Ce sont les Indiens qui fabriquent les nombreux mannequins qu’on voit figurer dans toutes ces cérémonies, et le talent dont ils font preuve à cet égard ne mérite guère d’éloges ; mais il n’en est pas de même pour tous les objets qui sortent de leurs mains. Ils taillent avec beaucoup d’adresse dans une espèce de noix de coco, dont l’amande est très blanche, de petites figures de saints et d’animaux, et ils font en bois de petites poupées qu’ils peignent ensuite et qui représentent parfaitement les costumes du pays. Toutes les branches d’industrie mécanique sont presque exclusivement exercées par eux dans le pays. Le reste de la classe ouvrière se compose de mulâtres et de nègres qui, pour la plupart, sont esclaves. Les objets qu’on y fabrique consistent en draps, cotonnades grossières, tapis, ponchos : c’est aux Indiens qu’est due l’invention des tissus imperméables au moyen de la gomme élastique. Ceux qu’ils fabriquent sont au moins égaux aux nôtres.

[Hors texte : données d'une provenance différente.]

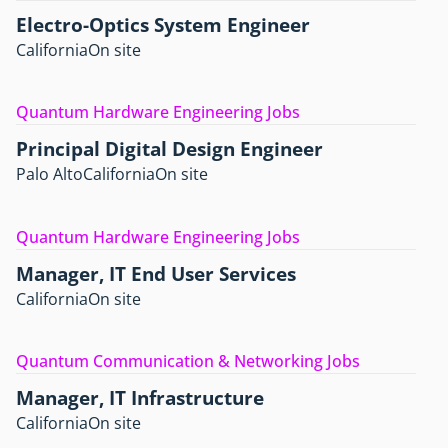
Electro-Optics System Engineer
California
On site
Quantum Hardware Engineering Jobs
Principal Digital Design Engineer
Palo Alto
California
On site
Quantum Hardware Engineering Jobs
Manager, IT End User Services
California
On site
Quantum Communication & Networking Jobs
Manager, IT Infrastructure
California
On site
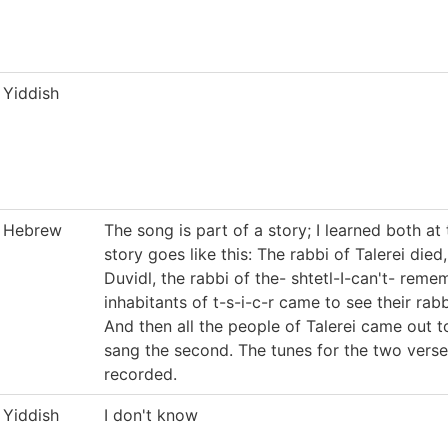
Yiddish
Hebrew
The song is part of a story; I learned both at
story goes like this: The rabbi of Talerei die
Duvidl, the rabbi of the- shtetl-I-can't- remem
inhabitants of t-s-i-c-r came to see their rabb
And then all the people of Talerei came out t
sang the second. The tunes for the two verses 
recorded.
Yiddish
I don't know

Outre les Indiens natifs de la province et qui y résident, on en voit d’autres à Quito, venus de loin, soit par curiosité, soit pour vendre quelques objets de peu de valeur. La plupart sortent de la province de Maynas, qui touche au fleuve des Amazones et fait partie de la Colombie. Leur costume est extrêmement pittoresque et consiste pour les deux sexes dans une espèce de tunique, faite d’une étoffe à carreaux, qui couvre le corps depuis le cou jusqu’aux genoux et laisse à découvert les bras et les jambes. Leur tête est également nue, et leurs cheveux longs et lisses, divisés sur le milieu de la tête, retombent des deux côtés sur leurs épaules. La seule arme qu’emploient les Indiens est une sarbacane d’environ six ou sept pieds de long, au moyen de laquelle ils lancent à une soixantaine de pas de petites flèches, d’un bois dur, dont la pointe est empoisonnée et la tête entourée de coton, afin de remplir exactement le tube. Le poison dont ils font usage est, m’a-t-on dit, le suc d’une liane, qui, à l’état solide ou liquide, a la plus grande ressemblance avec le caoutchouc. Ses effets paraissent entièrement semblables à ceux du curare des bords de l’Orénoque. Comme ce dernier, il n’agit que sur le sang dont il arrête la circulation, et l’on peut le prendre impunément à l’intérieur. L’homme ou l’animal blessé commence par éprouver des vertiges, tombe et meurt. Les seuls remèdes qui puissent, dans ce cas, préserver d’une mort certaine, sont le sirop de canne à sucre, ou l’ail, écrasé dans un peu d’eau, pris immédiatement après la blessure. M. Salaza m’assura que, dans la guerre de l’indépendance, il avait eu sous ses ordres un corps d’Indiens armés de ces sarbacanes, qui, dans plus d’une occasion, avait rendu de grands services contre les Espagnols. J’ai rapporté une certaine quantité de ce poison en France, pour en faire faire l’analyse ; mais le vase dans lequel il était contenu, ayant sans doute été mal bouché, cette substance avait, à mon arrivée, perdu toute sa vertu.


de raigecourt.
  1. Nous avons entre les mains un Journal de voyage dans l’Amérique du Sud pendant l’année 1830, que l’auteur, M. le comte de Raigecourt, a bien voulu nous confier. Nous espérons y puiser plusieurs articles fort intéressans ; mais en attendant que nous soyons en mesure de le faire, nous en détachons ce fragment sur la Semaine-Sainte à Quito. Le travail de M. de Raigecourt nous a paru fort remarquable. L’auteur a d’ailleurs rapporté de ce voyage de nombreux dessins qui lui ont valu les suffrages les plus flatteurs qu’un voyageur puisse obtenir, ceux du savant M. de Humboldt.

    (N. du D.)
  2. Le général Farfan était Indien, natif de Cusco, et issu d’une ancienne famille de caciques. Sa bravoure à toute épreuve et sa probité avaient été ses seuls titres au rang élevé auquel il était parvenu malgré la prévention des blancs contre la race indienne.